Already on pace to be the second- or third-hottest year on record, 2017 also will be remembered for another milestone: the most natural disasters in the United States costing more than $1 billion in the shortest time span.
Fifteen catastrophes resulting in more than $1 billion in federal and private insurance claims hit the U.S. in the first nine months of 2017 - an unprecedented pace, according to the National Centers for Environmental Information. If the California wildfires surpass $1 billion, as expected, 2017 would tie 2015's record of 16 $1 billion disasters.
According to some experts, it's no accident and not entirely natural.
"It irritates me to hear all these described as 'natural' disasters," said Kevin Trenberth, a senior scientist in the Climate Analysis Section at the National Center for Atmospheric Research in Boulder. "Yes, hurricanes and wildfires are natural phenomena, but they are made worse by climate change and human actions."
When climate change and a natural variation that changes weather patterns - the El Niño Southern Oscillation, for example - interact, they amplify one another, Trenberth said.
"That's when we break records."
The heightened levels of carbon dioxide and other greenhouse gases in the air trap heat in the atmosphere, contributing to the rise in sea levels and drought, among other consequential climatic shifts.
In the longer term, the accumulation of these day-to-day changes pushes catastrophes past the historical threshold.
During Hurricane Sandy, Trenberth said sea level rise and stronger winds fueled by climate change surpassed a threshold that led to flooding of subways and tunnels to Brooklyn and Hoboken, causing $50 billion in damage. Since many scientists say climate change is to blame for a 5 percent to 10 percent increase in sea levels and wind velocity, Trenberth says that percentage of the $50 billion could be attributed to climate change.
"If that threshold had not been crossed, those costs would have been a lot less."
Higher temperatures are increasing the frequency and severity of inland flooding in the United States. In 2016, there were four $1 billion floods, double the previous record, the National Center for Atmospheric Research said in a blog post from October.

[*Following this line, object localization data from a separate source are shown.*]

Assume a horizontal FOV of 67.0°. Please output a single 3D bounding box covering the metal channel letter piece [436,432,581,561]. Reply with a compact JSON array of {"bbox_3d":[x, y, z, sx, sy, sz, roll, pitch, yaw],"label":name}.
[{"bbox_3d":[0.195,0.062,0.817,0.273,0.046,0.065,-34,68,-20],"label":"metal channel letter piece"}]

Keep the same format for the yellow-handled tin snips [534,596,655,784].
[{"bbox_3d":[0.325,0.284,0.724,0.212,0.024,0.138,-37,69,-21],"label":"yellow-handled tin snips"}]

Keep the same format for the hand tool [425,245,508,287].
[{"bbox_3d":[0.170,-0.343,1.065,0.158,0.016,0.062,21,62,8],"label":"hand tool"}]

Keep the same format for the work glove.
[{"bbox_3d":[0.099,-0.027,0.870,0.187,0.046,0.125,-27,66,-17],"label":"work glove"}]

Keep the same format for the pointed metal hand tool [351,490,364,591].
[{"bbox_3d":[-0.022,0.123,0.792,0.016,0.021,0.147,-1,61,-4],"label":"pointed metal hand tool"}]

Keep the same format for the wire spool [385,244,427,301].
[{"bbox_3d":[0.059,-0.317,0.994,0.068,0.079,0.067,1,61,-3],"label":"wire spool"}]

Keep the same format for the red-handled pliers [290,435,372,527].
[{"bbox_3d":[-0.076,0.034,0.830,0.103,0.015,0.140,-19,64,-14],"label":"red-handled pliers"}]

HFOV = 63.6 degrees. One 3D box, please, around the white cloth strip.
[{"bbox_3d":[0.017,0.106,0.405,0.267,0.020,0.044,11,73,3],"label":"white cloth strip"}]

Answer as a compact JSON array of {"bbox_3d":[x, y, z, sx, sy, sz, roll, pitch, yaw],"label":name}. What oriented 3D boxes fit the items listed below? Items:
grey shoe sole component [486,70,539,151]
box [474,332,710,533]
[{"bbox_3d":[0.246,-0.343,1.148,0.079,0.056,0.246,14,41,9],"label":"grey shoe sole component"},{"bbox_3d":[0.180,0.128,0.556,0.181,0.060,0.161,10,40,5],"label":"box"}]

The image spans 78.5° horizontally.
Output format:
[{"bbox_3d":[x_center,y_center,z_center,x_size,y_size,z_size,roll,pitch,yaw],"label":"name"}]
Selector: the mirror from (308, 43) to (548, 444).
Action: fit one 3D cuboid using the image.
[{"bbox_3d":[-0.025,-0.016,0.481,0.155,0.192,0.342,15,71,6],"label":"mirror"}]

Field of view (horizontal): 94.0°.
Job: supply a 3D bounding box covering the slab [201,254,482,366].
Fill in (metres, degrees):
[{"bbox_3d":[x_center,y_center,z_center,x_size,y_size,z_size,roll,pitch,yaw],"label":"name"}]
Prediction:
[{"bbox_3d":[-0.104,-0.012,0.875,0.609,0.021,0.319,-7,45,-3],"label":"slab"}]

The center attributed the record number to higher temperatures "loading" the atmosphere with water vapor, which, over time, increases the potential for extreme rainfall.
As the cost of hurricanes Harvey, Maria and Irma and the California wildfires continue to soar with more damage assessment, more experts are forecasting that natural disasters amplified by climate change will continue to take a serious financial toll on the country.
"We expect these costs will continue to rise in the future due to both an increase in exposed properties in harm's way and the increase in the frequency and intensity of some types of extreme weather that leads to costly disasters," said Brady Phillips, a climate spokesperson with the National Oceanic and Atmospheric Administration, the umbrella agency of the National Center for Atmospheric Research. "As one example, the U.S. Western wildfire season is now much longer and more costly than it was in the recent past. We now have more assets at risk and a greater likelihood of severe wildfire conditions."
In a report released Oct. 23, the Government Accountability Office concluded that the effects of climate change are costing the federal government hundreds of billions of dollars. Over the last decade, the watchdog agency of Congress said, the cost of disaster assistance and flood and crop insurance losses was $350 billion, not including the most recent hurricanes and wildfires and excluding private insurance claims.
Moreover, those costs are expected to dramatically increase in the coming decades, possibly as much as $35 billion per year by 2050.
Unlike the National Center for Atmospheric Research estimates, the Government Accountability Office's figures exclude private insurance claims, a number Nicholas Flores, a professor in the University of Colorado at Boulder's economics department, also expects to rise with a change in extreme weather events.
"If we wanted to put a price tag on climate change, we need to understand how the distribution of storms is shifting and how the expected losses are changing," Flores said. "It's difficult to do since things are ramping up, to the point where 20 years ago, we didn't even think storms like this were possible."
Flores explained that damage assessment projections, particularly for insurance premium pricing, are based on historical data: how many fires, for example, are likely to happen in a year, how many houses they will destroy, determines how much someone will pay for homeowners insurance and how much money insurance companies will put aside to cover losses.
As the National Centers for Environmental Information's data show, the historical data models no longer match the observable reality, Flores said.
"We're now seeing a lot of what we used to consider rare events and starting to think that our estimates are wrong," he said. "If you can't calculate those probability and they change over time, it makes it difficult for insurance pools to be solvent. Climate change makes it difficult for that."
Insurers, including the federal government, the nation's sole provider of flood insurance, are more at risk to go insolvent, meaning they are unable to pay their insured what their plan covers.
Carole Walker, the executive director for Rocky Mountain Insurance Information Association, explained that insurance companies are assessing these risk factors by examining weather and claims patterns and trends.
She said the technology available for such risk assessment is "sophisticated," but not enough to fully adjust to what she describes as "an escalating trend" of megacatastrophes in increasingly populated areas with higher asset values.
"We are in a new era of megacatastrophes," Walker said.